Fin da piccolo avevo bisogno di latte e cereali per iniziare al meglio la giornata e quel giorno ne avevo particolarmente voglia.


-Dylan, mi fai un favore? Oggi vai a scuola in pullman- ed ecco che come tutte le volte che pioveva mia sorella tentava di farmi lasciare a casa la moto.


Sorrisi e la abbracciai.
Isabel era sempre stata protettiva nei miei confronti, fin da quando ero piccolo.
Nonostante mi lamentassi sempre del fatto che fosse troppo appiccicosa non potevo pensare di stare senza di lei.
-Izzy non ti preoccupare, vado pianino pianino-
Mia sorella sciolse l'abbraccio per mollarmi un coppino bestiale.


Sorrisi vedendo che nonostante fosse tre anni più grande di me avesse bisogno di alzarsi sulla punta dei piedi per arrivare a colpire il mio collo.
La abbracciai forte e cacciai il naso nei suoi capelli, respirandone tutto il profumo che mi faceva sentire ogni volta a casa.


Se la mia vita aveva un odore acre, di quelli che fa storcere il naso a chi non è abituato a sentirlo, la sua probabilmente sapeva di libri, biscotti e matite Caran d'ache appena comprate.


Nonostante la richiesta del mio famigliare preferito decisi di andare comunque a scuola in moto.
A scuola c'era Cloe, che figura avrei fatto ad arrivare in autobus quando avevo una moto che era il corrispettivo su due ruote della nimbus 2000? 

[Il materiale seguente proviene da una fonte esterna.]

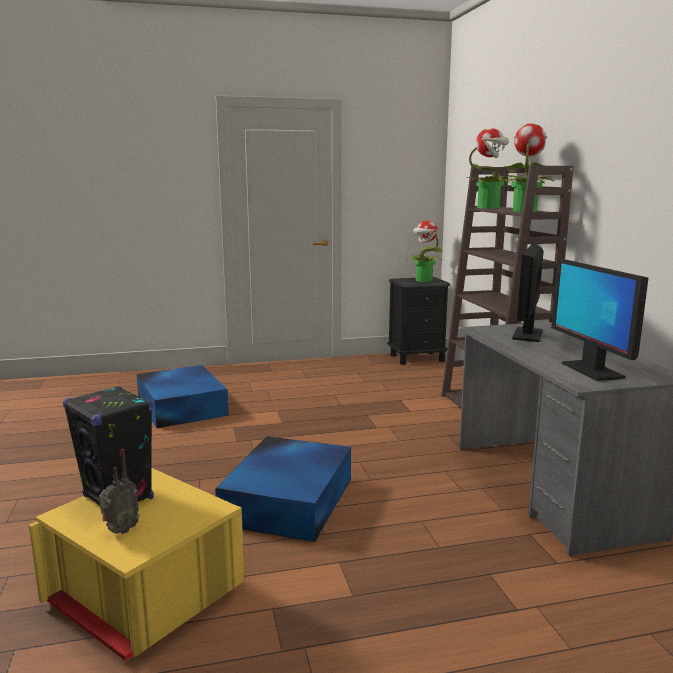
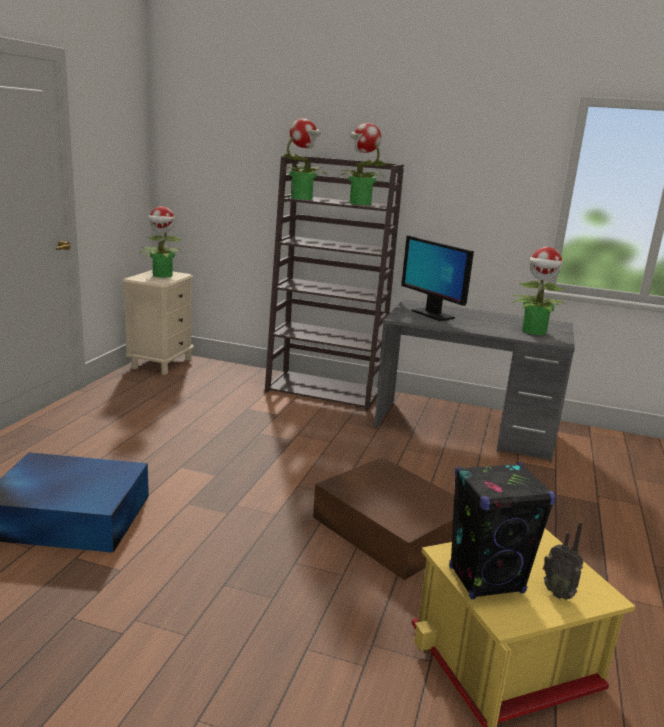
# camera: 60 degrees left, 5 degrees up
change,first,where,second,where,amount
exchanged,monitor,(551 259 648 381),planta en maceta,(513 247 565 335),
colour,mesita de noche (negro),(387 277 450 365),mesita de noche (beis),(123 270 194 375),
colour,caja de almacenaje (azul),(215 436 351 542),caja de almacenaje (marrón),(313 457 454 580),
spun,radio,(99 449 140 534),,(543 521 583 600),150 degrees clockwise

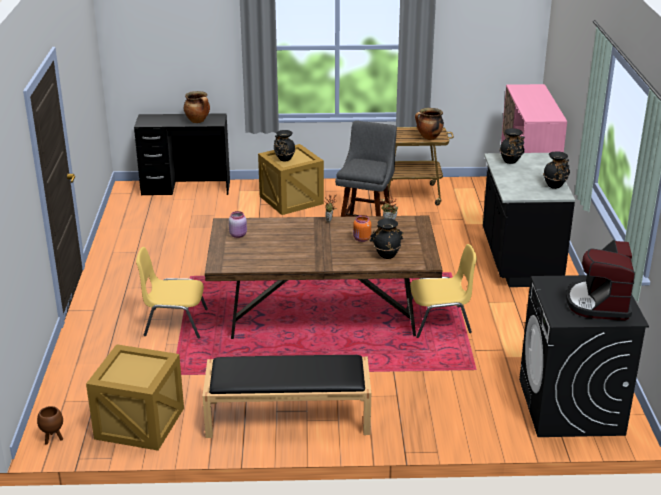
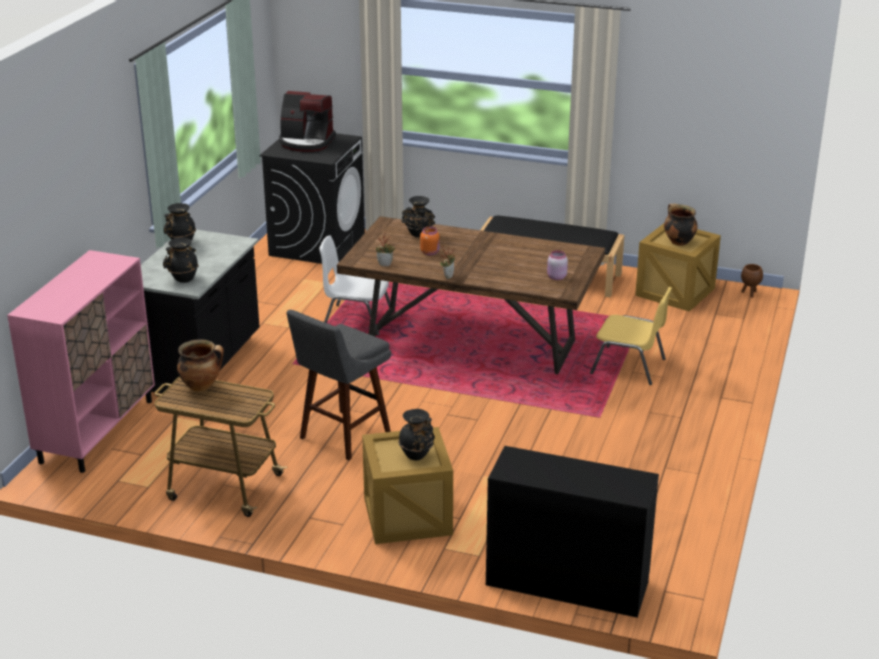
# camera: 160 degrees left, 0 degrees up
change,first,where,second,where,amount
relocated,olla,(184 91 210 123),,(664 203 698 246),
spun,cafetera,(566 240 635 320),,(279 91 336 152),75 degrees clockwise
colour,silla (amarillo),(406 244 477 338),silla (blanco),(319 235 390 335),

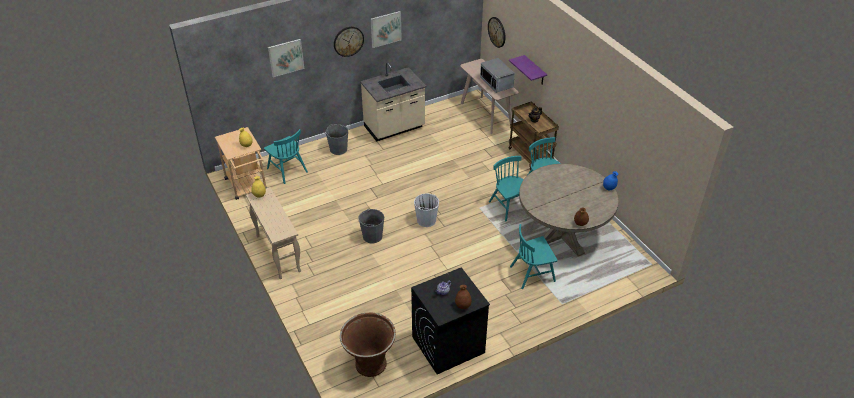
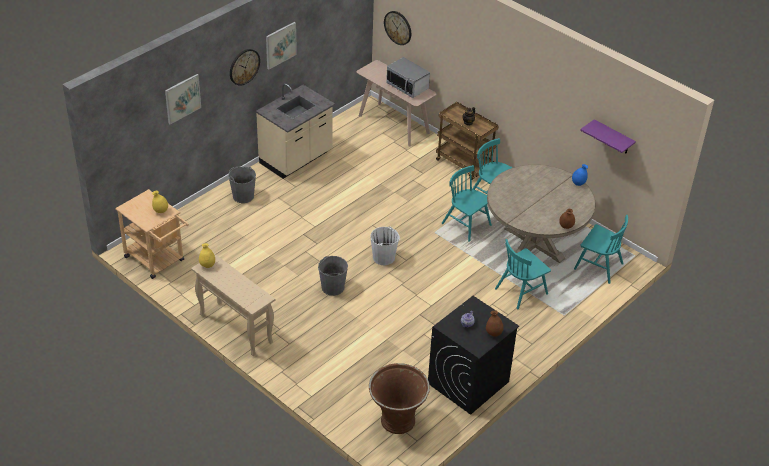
# camera: 20 degrees left, 0 degrees up
change,first,where,second,where,amount
relocated,estante (morado),(509 55 547 85),,(580 119 636 154),
relocated,silla (turquesa),(264 129 308 184),,(574 215 628 284),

Ed eccola lì, la  creatura più piccola ed innocente del mondo che, come tutti i giorni, mi fissava con una finta faccia contrariata, gli occhioni blu e un sorriso di quelli che smorza il fiato.
-Prima o poi ti ci butto giù da quella moto, fosse l'ultima cosa che faccio-


La guardai divertito e per un secondo mi venne voglia di appoggiarle le mani sulle guance e stamparle un bacio sulle labbra ma per darle sui nervi mi accontentai di caricarla sulla mia spalla e farle attraversare tutta la scuola con quel suo bel culetto per aria.

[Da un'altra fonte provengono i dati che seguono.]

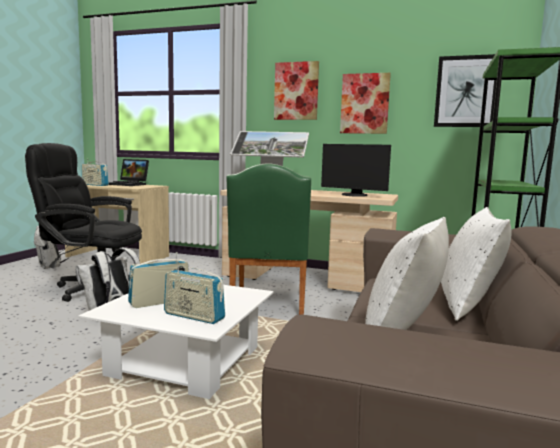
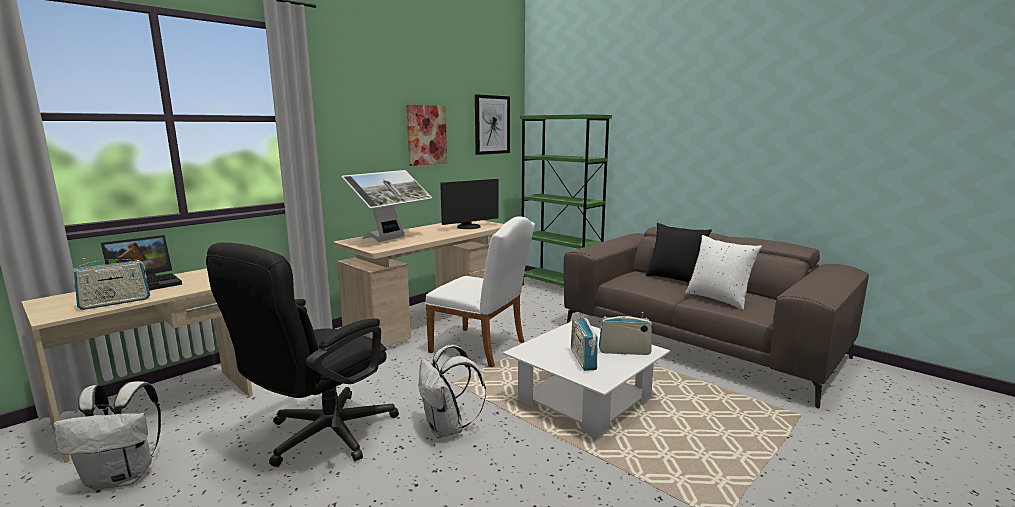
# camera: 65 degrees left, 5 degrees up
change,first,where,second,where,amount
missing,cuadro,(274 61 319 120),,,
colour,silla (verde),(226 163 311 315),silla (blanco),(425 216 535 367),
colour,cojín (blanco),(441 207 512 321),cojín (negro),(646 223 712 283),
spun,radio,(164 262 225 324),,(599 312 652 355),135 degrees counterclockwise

Appena la appoggiai per terra le scompigliai i capelli e lei, per tutta risposta, mi piantó i denti in un braccio.
-Ma che... perché hai della pellicola sul braccio?- Mi chiese tirandomi su la manica della felpa.
Alle mie spalle sentii una fragorosa risata e poi una potente pacca si abbattè sulla mia spalla.
-Qualcuno qui ha vinto un'altra gara eh-
-Che centra vincere una gara con i tatuaggi?-
Per tutta risposta alzai del tutto la manica sinistra e mostrai alla piccola Cloe tutti i tatuaggi che ricamavano la mia pelle.
-Sai Cloe, è scaramanzia, uno ad ogni gara vinta.- Gli spiegò Cedric, il mio migliore amico, alzando a sua volta la manica della felpa.